>Po uderzeniu pioruna nawet 80–90 proc. ludzi dochodzi do siebie. Średnio w Polsce piorun trafia 3–5 osób rocznie. Codziennie na świecie zostaje porażonych 80 osób.Niektórzy jednak mają wyjątkowego pecha. Słynny jest przypadek strażnika leśnego z Wirginii, Roya Sullivana, który podczas swojej 36-letniej służby przeżył siedmiokrotnie uderzenie pioruna. Raz stracił palec u nogi, raz został poważnie poparzony. Jednak ostatecznie zmarł po tym, jak sam się postrzelił, czyszcząc broń.
>Niejaki major Summerford został trafiony piorunem aż trzy razy, zanim udał się na drugą stronę (z innych zresztą powodów). Góra najwyraźniej wolała się jednak upewnić, bo po kilku latach od pogrzebu piorun trafił majora po raz czwarty, doszczętnie niszcząc jego grób.
>Uderzenie pioruna wypala dziury o średnicy od 2 milimetrów do 10 centymetrów. Grubsze pioruny w przyrodzie raczej nie występują, choć patrząc na nocne fotografie odnosi się wrażenie, że są o wiele bardziej okazałe. Tak naprawdę nic bardziej mylnego!

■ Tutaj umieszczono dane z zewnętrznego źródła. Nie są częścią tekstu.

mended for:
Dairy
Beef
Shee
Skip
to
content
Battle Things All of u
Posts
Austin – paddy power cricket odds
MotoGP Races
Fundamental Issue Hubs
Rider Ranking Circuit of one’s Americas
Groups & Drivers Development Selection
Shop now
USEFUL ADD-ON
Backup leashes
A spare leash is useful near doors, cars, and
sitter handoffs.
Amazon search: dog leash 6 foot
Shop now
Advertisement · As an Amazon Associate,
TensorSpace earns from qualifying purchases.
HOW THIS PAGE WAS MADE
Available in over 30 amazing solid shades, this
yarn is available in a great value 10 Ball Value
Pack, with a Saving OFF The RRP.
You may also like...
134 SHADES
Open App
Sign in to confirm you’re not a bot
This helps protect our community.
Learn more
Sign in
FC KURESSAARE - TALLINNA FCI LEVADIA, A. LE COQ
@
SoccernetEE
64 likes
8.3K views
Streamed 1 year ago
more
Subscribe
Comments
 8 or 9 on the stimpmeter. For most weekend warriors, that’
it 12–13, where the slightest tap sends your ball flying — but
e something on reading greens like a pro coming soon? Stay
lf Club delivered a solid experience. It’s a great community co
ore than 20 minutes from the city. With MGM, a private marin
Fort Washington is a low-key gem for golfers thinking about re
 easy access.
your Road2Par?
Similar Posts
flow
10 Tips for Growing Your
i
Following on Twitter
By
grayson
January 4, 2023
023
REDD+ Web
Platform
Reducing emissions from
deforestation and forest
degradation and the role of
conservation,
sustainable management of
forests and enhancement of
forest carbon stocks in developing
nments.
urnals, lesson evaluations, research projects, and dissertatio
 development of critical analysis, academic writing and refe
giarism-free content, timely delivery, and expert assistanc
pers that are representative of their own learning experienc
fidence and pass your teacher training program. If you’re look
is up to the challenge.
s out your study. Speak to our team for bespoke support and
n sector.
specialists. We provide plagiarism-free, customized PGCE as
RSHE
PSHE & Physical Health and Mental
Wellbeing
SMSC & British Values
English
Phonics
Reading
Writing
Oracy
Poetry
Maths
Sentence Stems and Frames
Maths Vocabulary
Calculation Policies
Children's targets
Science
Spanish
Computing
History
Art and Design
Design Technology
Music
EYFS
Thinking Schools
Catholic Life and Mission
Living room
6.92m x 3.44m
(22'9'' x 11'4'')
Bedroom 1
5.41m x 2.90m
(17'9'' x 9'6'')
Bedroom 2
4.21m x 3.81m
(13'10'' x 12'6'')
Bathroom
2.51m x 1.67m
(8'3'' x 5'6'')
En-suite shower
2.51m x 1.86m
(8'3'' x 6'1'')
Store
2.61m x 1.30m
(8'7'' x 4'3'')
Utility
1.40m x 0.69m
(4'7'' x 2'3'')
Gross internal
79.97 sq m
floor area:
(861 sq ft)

>Piorun, który rozświetlił niebo nad Argentyną 4 marca 2019 r. trwał dokładnie 16,73 sekundy. W 2020 roku nad tym samym krajem rekord wyniósł 17 sekund.
>Rekord długości tymczasem przyznano piorunowi, który 31 października 2018 roku – a więc w wieczór Halloween – rozbłysnął nad Brazylią i Argentyną. Zgodnie z wyliczeniami meteorologów rozciągał się on na długości 709 kilometrów to więcej niż ma Polska z północy na południe 649 km.